Fine-grained matrices in seven (solar flare) track-rich anhydrous interplanetary dust particles (IDPs) were studied using (200 keV) analytical electron microscopy. The IDPs are U222B42, U220A19, U222B28, U230A3, W7027A11, W7027H14, U219-C2, (and U219-C11). The matrices are composed of aggregates of glass, disordered carbonaceous material, and crystalline mineral grains with diameters between 1 and 150 nm. The mineral grains were characterized using lattice fringe imaging, electron microdiffraction, and quantitative energy-dispersive X-ray spectroscopy (EDS). The glasses were studied using EDS and electron energy-loss near edge structure analysis (ELNES). Three types of aggregates were observed, unequilibrated, equilibrated, and reduced aggregates. Unequilibrated aggregates (UAs) are 0.1–0.3 μm diameter objects with bulk major element compositions that are approximately chondritic (solar) except for carbon. They contain FeNi metal and Fe-rich sulfide crystals, between 1 and 20 nm diameter, embedded in silicate glass.
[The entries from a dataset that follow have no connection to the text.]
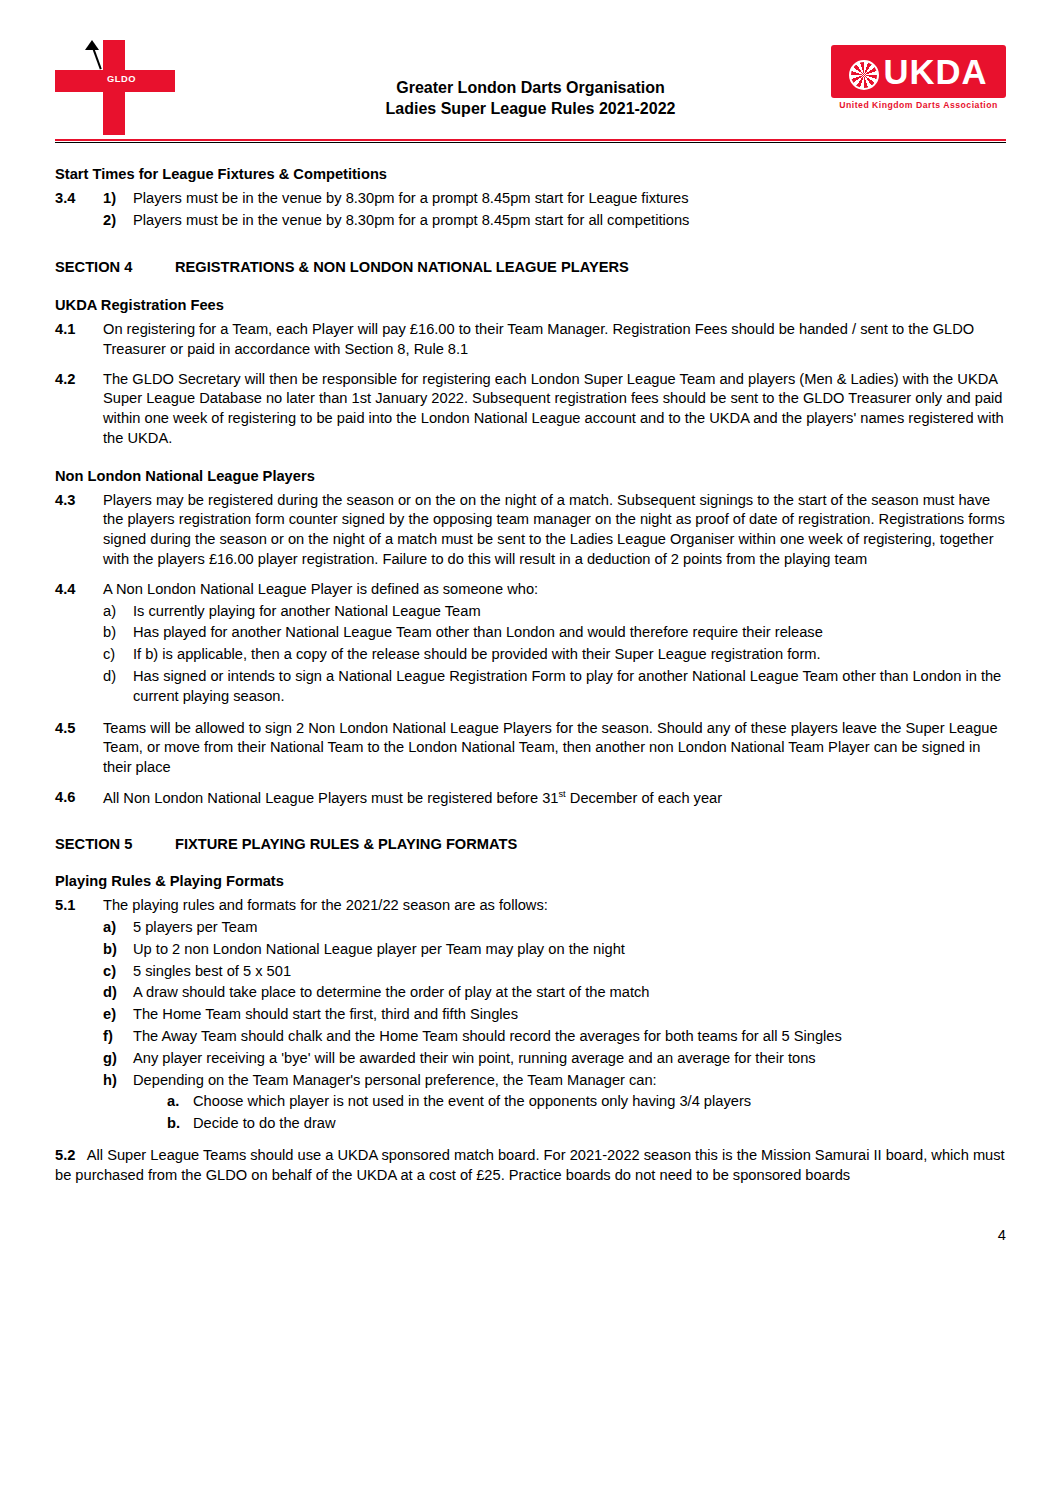GLDO
Greater London Darts Organisation
Ladies Super League Rules 2021-2022
UKDA
United Kingdom Darts Association
Start Times for League Fixtures & Competitions
3.4
1)
Players must be in the venue by 8.30pm for a prompt 8.45pm start for League fixtures
2)
Players must be in the venue by 8.30pm for a prompt 8.45pm start for all competitions
SECTION 4 REGISTRATIONS & NON LONDON NATIONAL LEAGUE PLAYERS
UKDA Registration Fees
4.1
On registering for a Team, each Player will pay £16.00 to their Team Manager. Registration Fees should be handed / sent to the GLDO Treasurer or paid in accordance with Section 8, Rule 8.1
4.2
The GLDO Secretary will then be responsible for registering each London Super League Team and players (Men & Ladies) with the UKDA Super League Database no later than 1st January 2022. Subsequent registration fees should be sent to the GLDO Treasurer only and paid within one week of registering to be paid into the London National League account and to the UKDA and the players' names registered with the UKDA.
Non London National League Players
4.3
Players may be registered during the season or on the on the night of a match. Subsequent signings to the start of the season must have the players registration form counter signed by the opposing team manager on the night as proof of date of registration. Registrations forms signed during the season or on the night of a match must be sent to the Ladies League Organiser within one week of registering, together with the players £16.00 player registration. Failure to do this will result in a deduction of 2 points from the playing team
4.4
A Non London National League Player is defined as someone who:
a) Is currently playing for another National League Team
b) Has played for another National League Team other than London and would therefore require their release
c) If b) is applicable, then a copy of the release should be provided with their Super League registration form.
d) Has signed or intends to sign a National League Registration Form to play for another National League Team other than London in the current playing season.
4.5
Teams will be allowed to sign 2 Non London National League Players for the season. Should any of these players leave the Super League Team, or move from their National Team to the London National Team, then another non London National Team Player can be signed in their place
4.6
All Non London National League Players must be registered before 31st December of each year
SECTION 5 FIXTURE PLAYING RULES & PLAYING FORMATS
Playing Rules & Playing Formats
5.1
The playing rules and formats for the 2021/22 season are as follows:
a) 5 players per Team
b) Up to 2 non London National League player per Team may play on the night
c) 5 singles best of 5 x 501
d) A draw should take place to determine the order of play at the start of the match
e) The Home Team should start the first, third and fifth Singles
f) The Away Team should chalk and the Home Team should record the averages for both teams for all 5 Singles
g) Any player receiving a 'bye' will be awarded their win point, running average and an average for their tons
h) Depending on the Team Manager's personal preference, the Team Manager can:
a. Choose which player is not used in the event of the opponents only having 3/4 players
b. Decide to do the draw
5.2 All Super League Teams should use a UKDA sponsored match board. For 2021-2022 season this is the Mission Samurai II board, which must be purchased from the GLDO on behalf of the UKDA at a cost of £25. Practice boards do not need to be sponsored boards
4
Equilibrated aggregates (EAs) are 0.1 to 1 μm diameter objects that exhibit melt textures and mineralogy. They contain Fe-bearing olivine and pyroxene grains, with equilibrated Fe Mg ratios, and Fe-sulfides embedded in feldspathic (alumino-silicate) glass. Reduced aggregates (RAs) are 0.1 to 1.0 μm objects with FeNi metal, FeNi carbides, and Fe-rich sulfides embedded in a carbonaceous matrix. The aggregates in the seven anhydrous IDPs appear to have formed in diverse physiochemical environments.